Across the entries below, count the lines that contain the word "バス折り返し場" and reply with that number only.

START Exercise materials

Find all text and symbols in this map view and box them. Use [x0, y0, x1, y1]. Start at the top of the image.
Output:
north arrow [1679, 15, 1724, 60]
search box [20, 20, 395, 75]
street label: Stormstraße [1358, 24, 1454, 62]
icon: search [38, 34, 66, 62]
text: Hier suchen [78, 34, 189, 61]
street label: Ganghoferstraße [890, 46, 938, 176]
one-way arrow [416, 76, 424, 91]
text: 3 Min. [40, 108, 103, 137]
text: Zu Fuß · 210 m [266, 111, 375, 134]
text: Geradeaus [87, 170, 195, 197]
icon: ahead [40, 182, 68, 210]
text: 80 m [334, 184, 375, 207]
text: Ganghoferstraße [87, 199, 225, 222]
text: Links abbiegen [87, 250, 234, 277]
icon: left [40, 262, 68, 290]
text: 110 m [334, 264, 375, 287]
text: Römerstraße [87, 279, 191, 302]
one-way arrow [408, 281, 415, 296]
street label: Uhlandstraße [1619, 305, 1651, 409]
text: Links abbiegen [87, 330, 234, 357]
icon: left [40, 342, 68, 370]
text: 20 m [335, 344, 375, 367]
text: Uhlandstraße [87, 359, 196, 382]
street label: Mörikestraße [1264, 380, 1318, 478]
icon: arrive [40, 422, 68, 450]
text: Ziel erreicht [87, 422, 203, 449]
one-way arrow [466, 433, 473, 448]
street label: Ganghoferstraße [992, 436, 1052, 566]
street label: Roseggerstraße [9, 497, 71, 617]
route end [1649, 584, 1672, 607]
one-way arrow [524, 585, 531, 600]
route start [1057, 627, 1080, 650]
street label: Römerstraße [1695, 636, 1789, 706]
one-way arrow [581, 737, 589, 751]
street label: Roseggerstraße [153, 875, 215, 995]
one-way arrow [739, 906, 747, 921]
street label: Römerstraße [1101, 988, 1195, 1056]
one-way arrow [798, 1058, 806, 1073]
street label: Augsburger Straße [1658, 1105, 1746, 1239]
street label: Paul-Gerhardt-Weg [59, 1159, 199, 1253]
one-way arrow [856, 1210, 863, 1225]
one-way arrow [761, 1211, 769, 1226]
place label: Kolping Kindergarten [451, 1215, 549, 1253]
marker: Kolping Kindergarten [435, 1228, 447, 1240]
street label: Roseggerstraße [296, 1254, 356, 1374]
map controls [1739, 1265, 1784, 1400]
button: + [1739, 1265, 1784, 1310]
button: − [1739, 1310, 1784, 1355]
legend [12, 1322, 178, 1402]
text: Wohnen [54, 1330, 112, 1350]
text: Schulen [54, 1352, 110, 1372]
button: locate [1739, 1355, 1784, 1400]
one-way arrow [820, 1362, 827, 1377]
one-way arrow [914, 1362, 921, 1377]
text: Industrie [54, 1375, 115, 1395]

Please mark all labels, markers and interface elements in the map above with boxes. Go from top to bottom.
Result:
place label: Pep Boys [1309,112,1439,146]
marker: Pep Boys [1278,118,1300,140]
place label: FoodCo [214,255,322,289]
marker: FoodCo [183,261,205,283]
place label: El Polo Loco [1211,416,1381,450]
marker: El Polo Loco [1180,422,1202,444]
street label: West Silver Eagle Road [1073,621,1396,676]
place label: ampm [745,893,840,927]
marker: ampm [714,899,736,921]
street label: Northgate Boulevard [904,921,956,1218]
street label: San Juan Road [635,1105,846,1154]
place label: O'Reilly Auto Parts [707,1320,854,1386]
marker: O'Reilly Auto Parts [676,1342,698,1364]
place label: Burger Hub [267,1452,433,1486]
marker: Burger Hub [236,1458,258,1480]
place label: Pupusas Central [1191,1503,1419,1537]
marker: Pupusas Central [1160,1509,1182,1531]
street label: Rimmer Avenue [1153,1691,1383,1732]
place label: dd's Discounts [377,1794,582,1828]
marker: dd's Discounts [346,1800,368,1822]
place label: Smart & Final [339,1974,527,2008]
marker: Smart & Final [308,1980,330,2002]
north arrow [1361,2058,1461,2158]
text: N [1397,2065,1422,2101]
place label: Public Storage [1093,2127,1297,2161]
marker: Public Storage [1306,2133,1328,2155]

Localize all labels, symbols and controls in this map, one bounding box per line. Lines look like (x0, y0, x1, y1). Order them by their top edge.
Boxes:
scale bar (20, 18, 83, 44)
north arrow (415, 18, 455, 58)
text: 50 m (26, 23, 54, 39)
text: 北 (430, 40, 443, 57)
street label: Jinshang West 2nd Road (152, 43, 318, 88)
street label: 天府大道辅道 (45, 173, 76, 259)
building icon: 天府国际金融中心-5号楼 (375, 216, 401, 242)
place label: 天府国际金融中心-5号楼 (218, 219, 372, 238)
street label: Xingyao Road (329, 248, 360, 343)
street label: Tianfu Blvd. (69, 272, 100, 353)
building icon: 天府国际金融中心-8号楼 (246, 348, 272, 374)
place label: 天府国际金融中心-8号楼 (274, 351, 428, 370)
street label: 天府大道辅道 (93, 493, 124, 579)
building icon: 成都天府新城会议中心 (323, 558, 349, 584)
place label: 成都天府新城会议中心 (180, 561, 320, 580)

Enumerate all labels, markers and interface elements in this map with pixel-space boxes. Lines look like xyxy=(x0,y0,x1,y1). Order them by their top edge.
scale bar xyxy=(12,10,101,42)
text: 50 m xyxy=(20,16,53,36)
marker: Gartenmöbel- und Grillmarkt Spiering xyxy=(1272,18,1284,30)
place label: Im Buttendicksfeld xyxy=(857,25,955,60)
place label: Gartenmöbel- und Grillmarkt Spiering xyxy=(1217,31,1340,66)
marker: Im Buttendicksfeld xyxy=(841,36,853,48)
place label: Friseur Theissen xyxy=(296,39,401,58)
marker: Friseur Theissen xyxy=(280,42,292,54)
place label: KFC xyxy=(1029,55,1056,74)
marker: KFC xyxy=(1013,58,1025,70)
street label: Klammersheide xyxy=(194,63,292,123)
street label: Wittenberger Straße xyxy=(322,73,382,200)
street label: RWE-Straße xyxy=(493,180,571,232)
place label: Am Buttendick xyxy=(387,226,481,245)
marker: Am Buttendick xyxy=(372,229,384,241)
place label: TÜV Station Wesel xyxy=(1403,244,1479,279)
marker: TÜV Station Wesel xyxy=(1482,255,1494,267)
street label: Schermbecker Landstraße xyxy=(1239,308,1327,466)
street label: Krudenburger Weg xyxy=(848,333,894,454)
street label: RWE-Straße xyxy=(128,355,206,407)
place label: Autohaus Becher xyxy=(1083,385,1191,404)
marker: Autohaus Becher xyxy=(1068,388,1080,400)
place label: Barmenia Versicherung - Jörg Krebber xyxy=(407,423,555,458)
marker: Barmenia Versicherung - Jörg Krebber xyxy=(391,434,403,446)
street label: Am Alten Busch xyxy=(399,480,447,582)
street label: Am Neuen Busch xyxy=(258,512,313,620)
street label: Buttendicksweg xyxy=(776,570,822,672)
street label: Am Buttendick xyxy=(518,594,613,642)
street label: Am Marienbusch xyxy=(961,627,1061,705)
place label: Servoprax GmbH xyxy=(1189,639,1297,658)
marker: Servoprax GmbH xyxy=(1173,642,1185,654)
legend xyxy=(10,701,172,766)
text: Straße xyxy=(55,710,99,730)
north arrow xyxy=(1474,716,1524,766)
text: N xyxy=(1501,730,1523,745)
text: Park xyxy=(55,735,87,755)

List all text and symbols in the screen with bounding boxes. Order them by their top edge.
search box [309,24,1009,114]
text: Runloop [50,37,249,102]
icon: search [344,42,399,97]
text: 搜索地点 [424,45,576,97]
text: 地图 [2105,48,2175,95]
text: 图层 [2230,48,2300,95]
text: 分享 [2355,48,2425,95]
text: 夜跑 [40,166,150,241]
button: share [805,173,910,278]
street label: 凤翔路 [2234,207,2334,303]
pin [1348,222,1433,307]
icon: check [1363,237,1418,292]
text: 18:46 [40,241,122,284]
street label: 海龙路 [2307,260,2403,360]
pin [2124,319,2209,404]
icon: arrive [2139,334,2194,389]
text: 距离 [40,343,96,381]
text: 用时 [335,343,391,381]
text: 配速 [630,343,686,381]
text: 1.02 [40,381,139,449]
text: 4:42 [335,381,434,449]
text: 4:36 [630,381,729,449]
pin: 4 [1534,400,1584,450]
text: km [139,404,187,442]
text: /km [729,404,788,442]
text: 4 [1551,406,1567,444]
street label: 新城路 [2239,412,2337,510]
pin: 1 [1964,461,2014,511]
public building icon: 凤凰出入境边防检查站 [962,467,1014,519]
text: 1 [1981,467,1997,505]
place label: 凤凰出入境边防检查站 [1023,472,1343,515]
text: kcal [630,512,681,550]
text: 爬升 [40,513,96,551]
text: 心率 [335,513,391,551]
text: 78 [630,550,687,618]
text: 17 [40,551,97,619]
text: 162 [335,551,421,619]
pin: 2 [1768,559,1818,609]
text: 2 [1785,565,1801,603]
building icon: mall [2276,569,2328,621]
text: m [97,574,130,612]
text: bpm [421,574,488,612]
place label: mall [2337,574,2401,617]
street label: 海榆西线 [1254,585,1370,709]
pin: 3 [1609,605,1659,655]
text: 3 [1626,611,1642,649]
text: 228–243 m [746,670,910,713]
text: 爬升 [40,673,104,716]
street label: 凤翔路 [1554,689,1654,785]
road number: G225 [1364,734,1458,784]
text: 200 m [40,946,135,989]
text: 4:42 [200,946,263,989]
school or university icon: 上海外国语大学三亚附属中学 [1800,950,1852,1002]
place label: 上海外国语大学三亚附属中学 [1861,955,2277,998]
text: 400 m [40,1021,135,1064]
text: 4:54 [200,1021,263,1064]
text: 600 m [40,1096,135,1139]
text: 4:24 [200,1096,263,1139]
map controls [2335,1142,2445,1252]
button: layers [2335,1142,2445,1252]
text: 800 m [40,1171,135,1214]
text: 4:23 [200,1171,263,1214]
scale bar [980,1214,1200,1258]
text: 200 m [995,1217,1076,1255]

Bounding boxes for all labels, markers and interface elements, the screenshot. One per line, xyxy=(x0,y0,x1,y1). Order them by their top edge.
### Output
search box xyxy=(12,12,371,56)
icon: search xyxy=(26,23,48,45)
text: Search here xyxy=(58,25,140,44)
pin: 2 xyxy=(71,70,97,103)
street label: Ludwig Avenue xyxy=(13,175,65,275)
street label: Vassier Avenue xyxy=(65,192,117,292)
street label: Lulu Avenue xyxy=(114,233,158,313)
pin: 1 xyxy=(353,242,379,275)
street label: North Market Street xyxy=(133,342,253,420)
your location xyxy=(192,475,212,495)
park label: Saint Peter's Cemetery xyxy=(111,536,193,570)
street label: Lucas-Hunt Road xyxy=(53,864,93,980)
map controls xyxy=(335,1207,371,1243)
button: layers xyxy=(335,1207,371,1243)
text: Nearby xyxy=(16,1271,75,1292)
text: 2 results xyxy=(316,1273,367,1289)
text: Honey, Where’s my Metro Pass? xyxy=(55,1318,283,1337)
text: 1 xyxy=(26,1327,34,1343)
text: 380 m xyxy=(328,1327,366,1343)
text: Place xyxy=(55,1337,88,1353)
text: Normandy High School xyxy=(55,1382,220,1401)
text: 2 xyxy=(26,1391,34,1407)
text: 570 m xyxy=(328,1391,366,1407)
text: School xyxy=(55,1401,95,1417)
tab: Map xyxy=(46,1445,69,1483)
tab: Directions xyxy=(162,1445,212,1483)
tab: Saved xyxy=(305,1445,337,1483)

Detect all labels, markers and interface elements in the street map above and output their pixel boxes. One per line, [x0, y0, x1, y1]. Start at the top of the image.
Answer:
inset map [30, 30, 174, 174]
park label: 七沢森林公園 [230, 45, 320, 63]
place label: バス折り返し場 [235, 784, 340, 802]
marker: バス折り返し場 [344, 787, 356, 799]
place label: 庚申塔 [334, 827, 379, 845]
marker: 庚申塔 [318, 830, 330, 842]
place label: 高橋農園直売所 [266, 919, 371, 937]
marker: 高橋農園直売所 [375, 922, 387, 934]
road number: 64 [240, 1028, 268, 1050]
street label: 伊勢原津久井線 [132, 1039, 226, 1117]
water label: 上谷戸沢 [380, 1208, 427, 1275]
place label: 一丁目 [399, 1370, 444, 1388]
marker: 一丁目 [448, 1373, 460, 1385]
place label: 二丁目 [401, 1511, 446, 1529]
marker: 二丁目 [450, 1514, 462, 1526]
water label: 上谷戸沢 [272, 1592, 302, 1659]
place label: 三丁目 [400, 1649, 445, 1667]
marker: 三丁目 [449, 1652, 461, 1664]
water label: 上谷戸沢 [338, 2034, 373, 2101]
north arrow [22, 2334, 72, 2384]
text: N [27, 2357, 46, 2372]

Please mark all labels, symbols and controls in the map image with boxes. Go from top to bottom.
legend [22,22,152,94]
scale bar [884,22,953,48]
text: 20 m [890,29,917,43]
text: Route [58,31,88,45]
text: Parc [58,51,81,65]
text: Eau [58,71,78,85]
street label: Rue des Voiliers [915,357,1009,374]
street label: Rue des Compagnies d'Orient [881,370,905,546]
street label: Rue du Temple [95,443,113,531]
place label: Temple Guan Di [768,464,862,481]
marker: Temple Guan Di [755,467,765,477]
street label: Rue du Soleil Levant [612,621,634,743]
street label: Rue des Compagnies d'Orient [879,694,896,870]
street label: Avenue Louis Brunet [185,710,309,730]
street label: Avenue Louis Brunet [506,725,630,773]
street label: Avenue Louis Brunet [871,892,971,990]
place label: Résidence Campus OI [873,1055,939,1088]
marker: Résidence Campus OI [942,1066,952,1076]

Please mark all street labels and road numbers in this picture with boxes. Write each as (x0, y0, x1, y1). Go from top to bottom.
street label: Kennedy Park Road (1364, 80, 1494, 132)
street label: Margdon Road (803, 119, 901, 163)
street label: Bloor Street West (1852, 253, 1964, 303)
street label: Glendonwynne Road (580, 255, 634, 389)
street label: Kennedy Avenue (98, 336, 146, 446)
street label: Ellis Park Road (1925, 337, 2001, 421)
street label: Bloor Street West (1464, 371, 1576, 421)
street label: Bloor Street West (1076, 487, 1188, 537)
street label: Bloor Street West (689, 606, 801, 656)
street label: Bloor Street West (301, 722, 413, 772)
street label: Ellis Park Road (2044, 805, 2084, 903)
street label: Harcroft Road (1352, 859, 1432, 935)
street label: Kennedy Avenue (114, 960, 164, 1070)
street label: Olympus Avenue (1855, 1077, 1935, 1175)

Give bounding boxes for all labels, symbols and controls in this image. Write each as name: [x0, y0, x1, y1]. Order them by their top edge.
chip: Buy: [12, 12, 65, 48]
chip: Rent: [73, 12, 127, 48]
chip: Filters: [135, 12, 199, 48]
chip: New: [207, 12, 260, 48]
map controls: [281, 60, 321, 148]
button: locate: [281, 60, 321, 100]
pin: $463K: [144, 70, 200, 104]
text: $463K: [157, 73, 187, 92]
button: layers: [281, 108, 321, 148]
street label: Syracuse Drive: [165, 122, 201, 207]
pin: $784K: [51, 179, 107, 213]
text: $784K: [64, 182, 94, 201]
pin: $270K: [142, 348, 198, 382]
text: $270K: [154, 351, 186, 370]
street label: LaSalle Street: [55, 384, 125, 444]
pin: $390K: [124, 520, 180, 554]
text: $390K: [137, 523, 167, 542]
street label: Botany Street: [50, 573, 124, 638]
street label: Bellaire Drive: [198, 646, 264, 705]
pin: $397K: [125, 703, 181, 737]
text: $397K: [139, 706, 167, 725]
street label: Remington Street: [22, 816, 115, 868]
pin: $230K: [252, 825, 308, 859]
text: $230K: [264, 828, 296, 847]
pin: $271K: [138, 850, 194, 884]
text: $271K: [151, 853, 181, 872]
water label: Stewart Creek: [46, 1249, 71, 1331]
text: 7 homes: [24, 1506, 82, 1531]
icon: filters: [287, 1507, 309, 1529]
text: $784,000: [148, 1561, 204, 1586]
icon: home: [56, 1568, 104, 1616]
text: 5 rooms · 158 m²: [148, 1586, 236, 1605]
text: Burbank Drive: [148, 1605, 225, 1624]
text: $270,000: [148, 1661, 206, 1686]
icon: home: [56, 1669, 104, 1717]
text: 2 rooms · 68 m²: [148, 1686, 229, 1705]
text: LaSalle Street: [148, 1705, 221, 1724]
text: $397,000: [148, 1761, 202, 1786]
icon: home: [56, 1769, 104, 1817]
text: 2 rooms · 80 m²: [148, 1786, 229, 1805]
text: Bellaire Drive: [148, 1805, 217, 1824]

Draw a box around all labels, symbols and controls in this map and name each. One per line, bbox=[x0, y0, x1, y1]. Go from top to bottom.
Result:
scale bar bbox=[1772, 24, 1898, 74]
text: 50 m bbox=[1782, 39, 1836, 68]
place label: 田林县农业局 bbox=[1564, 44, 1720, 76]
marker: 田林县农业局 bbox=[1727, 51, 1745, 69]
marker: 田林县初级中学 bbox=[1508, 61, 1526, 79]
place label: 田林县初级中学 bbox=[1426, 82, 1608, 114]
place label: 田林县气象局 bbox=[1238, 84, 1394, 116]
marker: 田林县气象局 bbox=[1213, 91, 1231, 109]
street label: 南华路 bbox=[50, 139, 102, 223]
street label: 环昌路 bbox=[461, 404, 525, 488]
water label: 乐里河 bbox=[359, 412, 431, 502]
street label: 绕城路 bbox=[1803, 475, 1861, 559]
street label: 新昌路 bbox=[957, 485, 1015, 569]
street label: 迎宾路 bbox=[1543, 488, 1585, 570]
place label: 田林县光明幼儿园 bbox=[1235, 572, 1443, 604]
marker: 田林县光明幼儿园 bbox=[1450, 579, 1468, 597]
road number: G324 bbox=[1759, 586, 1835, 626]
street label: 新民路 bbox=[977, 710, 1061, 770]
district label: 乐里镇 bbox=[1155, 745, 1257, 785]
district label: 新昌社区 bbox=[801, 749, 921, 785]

END Exercise materials

Result of this exercise: 2